El día en que visité a Hugo Vera sin aviso

El día en que visité a Hugo Vera sin aviso


Bien, querido amigo, no hablaré de ti. No tengo nada que decirte. Pasaré por tu casa un día cualquiera y me haré pasar por inspector de atmósferas. Te diré, sencillamente, que allá arriba el trabajo es inofensivo. Se ve el mundo como una bolita de vidrio azulada y uno puede arrojarla sin ningún miramiento. Te contaré que entre las nubes uno pasa desapercibido: una suerte de gotita insuflada de agua próxima a saltar por una mejilla cualquiera. Y claro, con-fundirse. La lluvia, querido amigo, se asemeja a nuestros ojos porfiados y lacrimosos. Así que fuera de preámbulos me aproximaré a tu soledad sin que lo notes. Te espiaré a través de los cristales. Recuérdalo: seré una mísera gota de lluvia aferrada a un cristal que me hace deslizarme. Así que el tiempo no sobra, apenas exige. Entre el marco de la ventana y la caída, unos segundos. Como la vida de una mariposa. Menos incluso. Antes de pasar por tu morada una morada mariposa acompañó la mano de una niña en mitad del océano pacifico. Y ella, la mariposa, no murió antes de tiempo. Se filtró entre los dedos y llegó vivita y coleando al otro lado del Estrecho.
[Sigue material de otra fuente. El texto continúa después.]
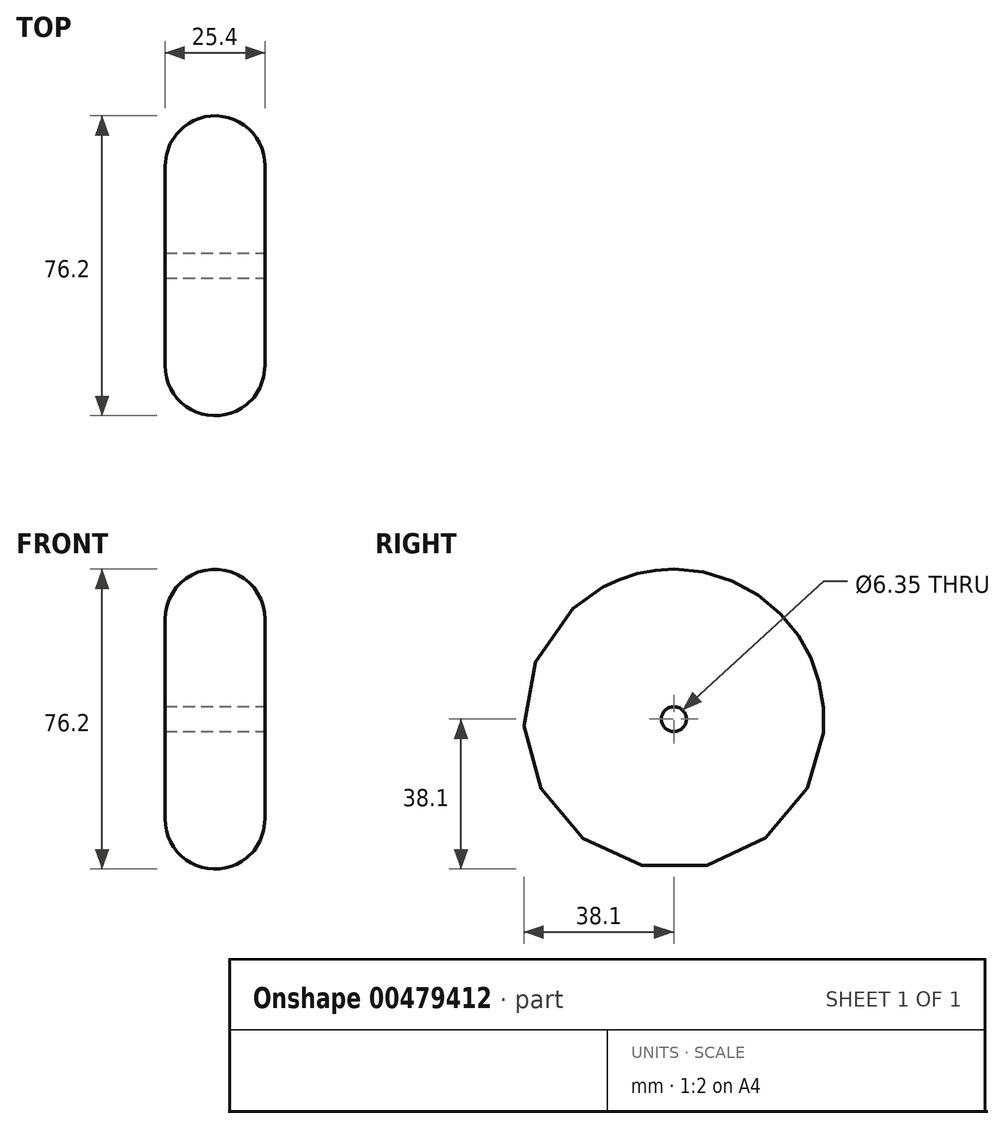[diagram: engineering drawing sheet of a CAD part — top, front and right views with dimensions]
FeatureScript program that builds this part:
annotation { "Feature Type Name" : "Feature", "Feature Type Description" : "" }
export const myFeature = defineFeature(function(context is Context, id is Id, definition is map)
    precondition{}
    {
        {
            var Q0;
            Q0=qCreatedBy(makeId("Top.planeOp"),FACE);
            var sketch = newSketch(context, id + "F0", { "sketchPlane" : qUnion([Q0])});
            skCircle(sketch, "E0", {"center": v(0, 25.4) * mm, "radius": 12.7 * mm});
            skLineSegment(sketch, "E1", {"start": v(-30.98, 0) * mm, "end": v(35.61, 0) * mm});
            skSolve(sketch);
        }
        {
            var Q0;
            Q0 = qSketchRegion(id + "F0", true);
            var Q1;
            Q1=sQuery(id+"F0.wireOp",EDGE,"E1");
            revolve(context, id + "F1", {"surfaceOperationType" : NewSurfaceOperationType.NEW, "entities" : qUnion([Q0]), "axis" : qUnion([Q1]), "revolveType" : RevolveType.FULL});
        }
        {
            var Q0;
            Q0=qCreatedBy(makeId("Right.planeOp"),FACE);
            var sketch = newSketch(context, id + "F2", { "sketchPlane" : qUnion([Q0])});
            skCircle(sketch, "E2", {"center": v(0, 0) * mm, "radius": 25.4 * mm});
            skSolve(sketch);
        }
        {
            var Q0;
            Q0 = qSketchRegion(id + "F2", true);
            extrude(context, id + "F3", {"entities" : qUnion([Q0]), "operationType" : NewBodyOperationType.ADD, "depth" : 25.4 * mm, "offsetDistance" : 25.4 * mm, "symmetric" : true});
        }
        {
            var Q0;
            Q0=makeQuery(id+"F3.opExtrude","CAP_FACE",FACE,{"disambiguationData":[OSD([sQuery(id+"F2.wireOp",EDGE,"E2")])],"isStart":false});
            var sketch = newSketch(context, id + "F4", { "sketchPlane" : qUnion([Q0])});
            skCircle(sketch, "E3", {"center": v(0, 0) * mm, "radius": 3.18 * mm});
            skSolve(sketch);
        }
        {
            var Q0;
            Q0 = qSketchRegion(id + "F4", true);
            extrude(context, id + "F5", {"entities" : qUnion([Q0]), "operationType" : NewBodyOperationType.REMOVE, "oppositeDirection" : true, "depth" : 25.4 * mm, "offsetDistance" : 25.4 * mm});
        }
    });
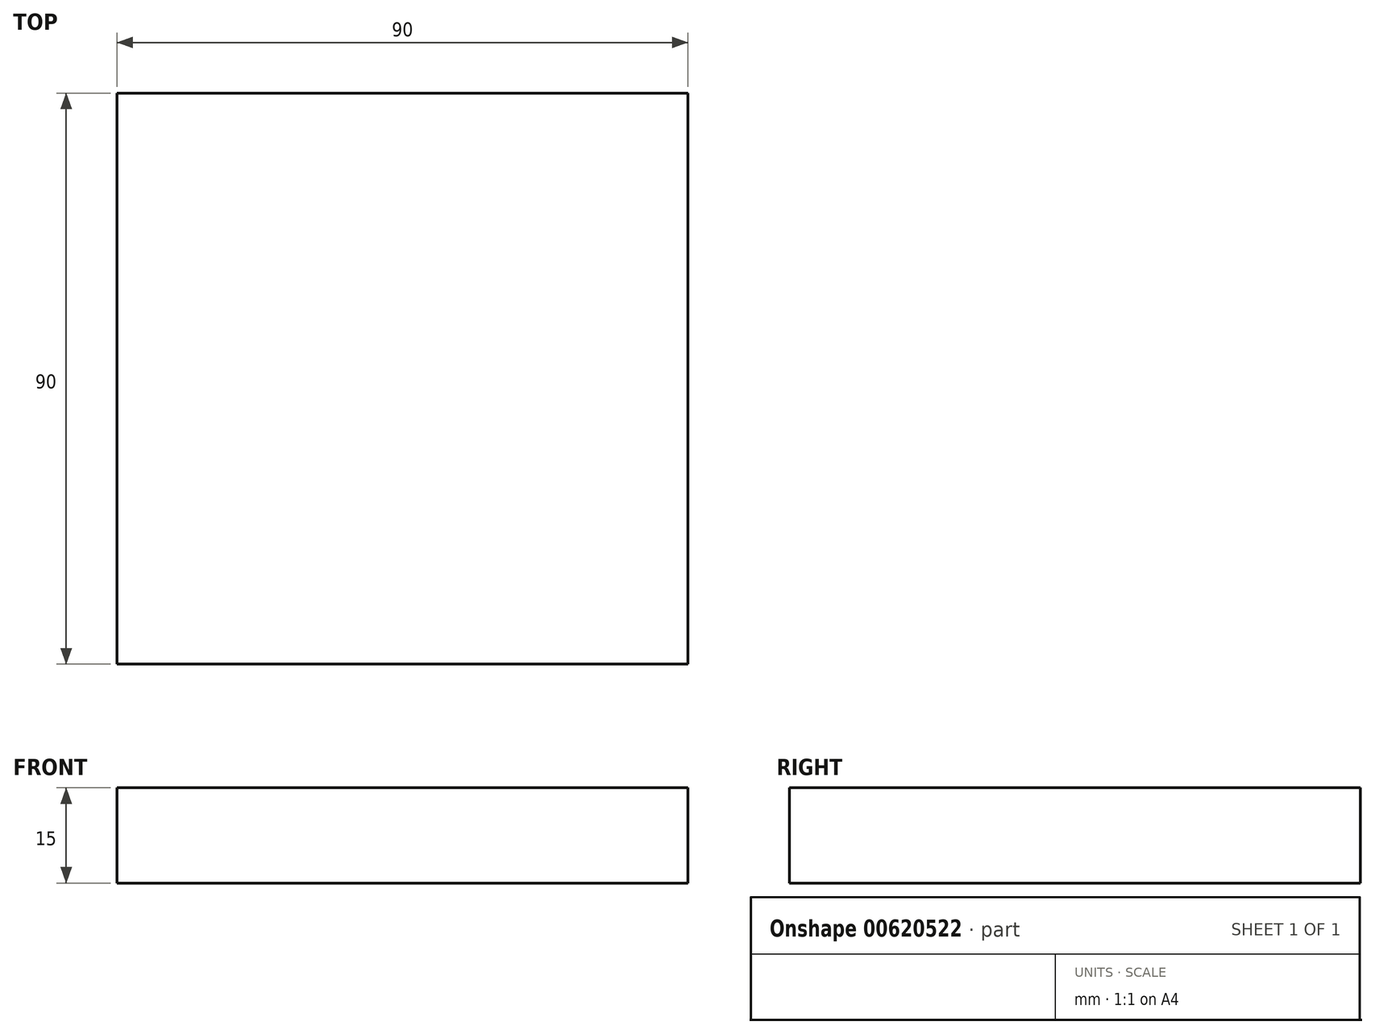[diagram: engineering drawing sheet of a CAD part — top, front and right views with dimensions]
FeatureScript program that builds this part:
annotation { "Feature Type Name" : "Feature", "Feature Type Description" : "" }
export const myFeature = defineFeature(function(context is Context, id is Id, definition is map)
    precondition{}
    {
        {
            var Q0;
            Q0=qCreatedBy(makeId("Top.planeOp"),FACE);
            var sketch = newSketch(context, id + "F0", { "sketchPlane" : qUnion([Q0])});
            skLineSegment(sketch, "E0.bottom", {"start": v(-53.95, 46.07) * mm, "end": v(36.05, 46.07) * mm});
            skLineSegment(sketch, "E0.top", {"start": v(-53.95, -43.93) * mm, "end": v(36.05, -43.93) * mm});
            skLineSegment(sketch, "E0.left", {"start": v(-53.95, 46.07) * mm, "end": v(-53.95, -43.93) * mm});
            skLineSegment(sketch, "E0.right", {"start": v(36.05, 46.07) * mm, "end": v(36.05, -43.93) * mm});
            skSolve(sketch);
        }
        {
            var Q0;
            Q0=makeQuery(id+"F0.imprint","IMPRINT",FACE,{"disambiguationData":[TD([[makeQuery(id+"F0.imprint","IMPRINT",EDGE,{"derivedFrom":sQuery(id+"F0.wireOp",EDGE,"E0.bottom")}),-1.0]])]});
            extrude(context, id + "F1", {"entities" : qUnion([Q0]), "depth" : 15 * mm, "offsetDistance" : 25.4 * mm});
        }
    });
Allí la pusimos sobre una flor blanca y amarilla que la recibió gozosa. Se salvó la mariposa, amigo mío. Y aún sigue cayendo la gota de uno de mis ojos apresada en el cristal de tu maravillosa madriguera. Justo allí donde le retuerces el pescuezo a las palabras. Donde las pateas a diestra y siniestra y donde les pasas un plumero para desempolvarlas. Justo allí donde nos tomamos un te sobrecargado de emociones contenidas. En fin, dije que no hablaría de ti y lo cumplo rigurosamente. El rigor de saber que vives y que vivimos juntos. Que basta un abrazo para reconciliarnos con el mundo, ese resto de ilusión con que amenaza tragarnos la existencia. Así que apróntate. En cualquier momento repetiremos la visita. Solo o acompañado. Ser inspector de atmosferas es un trabajo inofensivo. No lo olvides. No se gana ni se pierde. Apenas se ve esa canica azulada amoratándose de frío en un sector perdido de la Patagonia. Una casita donde la libertad no es el mero nombre de su calle. Está por dentro. Y hasta allí toco la puerta y me persigno. El tesoro interior sigue oculto y el dolor siempre redime. La verdad es que no tengo nada que decirte. Y aunque te lo parezca ni siquiera hablé sobre ti, sino de lo que de veras existe. Un abrazo.